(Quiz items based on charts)
-- Opening Marker --

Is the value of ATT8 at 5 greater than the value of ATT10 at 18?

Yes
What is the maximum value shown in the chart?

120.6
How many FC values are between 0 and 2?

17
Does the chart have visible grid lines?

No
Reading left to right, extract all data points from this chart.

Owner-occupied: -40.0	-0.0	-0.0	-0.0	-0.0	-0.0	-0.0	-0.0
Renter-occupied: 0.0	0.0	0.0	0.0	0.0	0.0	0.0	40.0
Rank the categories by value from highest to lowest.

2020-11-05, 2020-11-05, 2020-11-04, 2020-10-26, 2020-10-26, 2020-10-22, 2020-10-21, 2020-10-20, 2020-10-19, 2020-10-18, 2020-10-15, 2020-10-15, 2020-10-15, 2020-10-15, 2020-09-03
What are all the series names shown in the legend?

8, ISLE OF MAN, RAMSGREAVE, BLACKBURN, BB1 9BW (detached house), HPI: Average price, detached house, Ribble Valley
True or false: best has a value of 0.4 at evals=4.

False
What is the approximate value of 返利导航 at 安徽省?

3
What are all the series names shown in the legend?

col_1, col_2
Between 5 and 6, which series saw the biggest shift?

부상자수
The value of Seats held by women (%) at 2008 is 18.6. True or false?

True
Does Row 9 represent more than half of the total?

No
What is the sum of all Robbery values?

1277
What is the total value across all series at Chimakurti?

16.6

-- Closing Marker --

* [DIRECTIONS FOR THIS TASK]:
Retype all of the lines above character for character, keeping them in their original order.

* [ANSWER TO THIS EXERCISE]:
Is the value of ATT8 at 5 greater than the value of ATT10 at 18?

Yes
What is the maximum value shown in the chart?

120.6
How many FC values are between 0 and 2?

17
Does the chart have visible grid lines?

No
Reading left to right, extract all data points from this chart.

Owner-occupied: -40.0	-0.0	-0.0	-0.0	-0.0	-0.0	-0.0	-0.0
Renter-occupied: 0.0	0.0	0.0	0.0	0.0	0.0	0.0	40.0
Rank the categories by value from highest to lowest.

2020-11-05, 2020-11-05, 2020-11-04, 2020-10-26, 2020-10-26, 2020-10-22, 2020-10-21, 2020-10-20, 2020-10-19, 2020-10-18, 2020-10-15, 2020-10-15, 2020-10-15, 2020-10-15, 2020-09-03
What are all the series names shown in the legend?

8, ISLE OF MAN, RAMSGREAVE, BLACKBURN, BB1 9BW (detached house), HPI: Average price, detached house, Ribble Valley
True or false: best has a value of 0.4 at evals=4.

False
What is the approximate value of 返利导航 at 安徽省?

3
What are all the series names shown in the legend?

col_1, col_2
Between 5 and 6, which series saw the biggest shift?

부상자수
The value of Seats held by women (%) at 2008 is 18.6. True or false?

True
Does Row 9 represent more than half of the total?

No
What is the sum of all Robbery values?

1277
What is the total value across all series at Chimakurti?

16.6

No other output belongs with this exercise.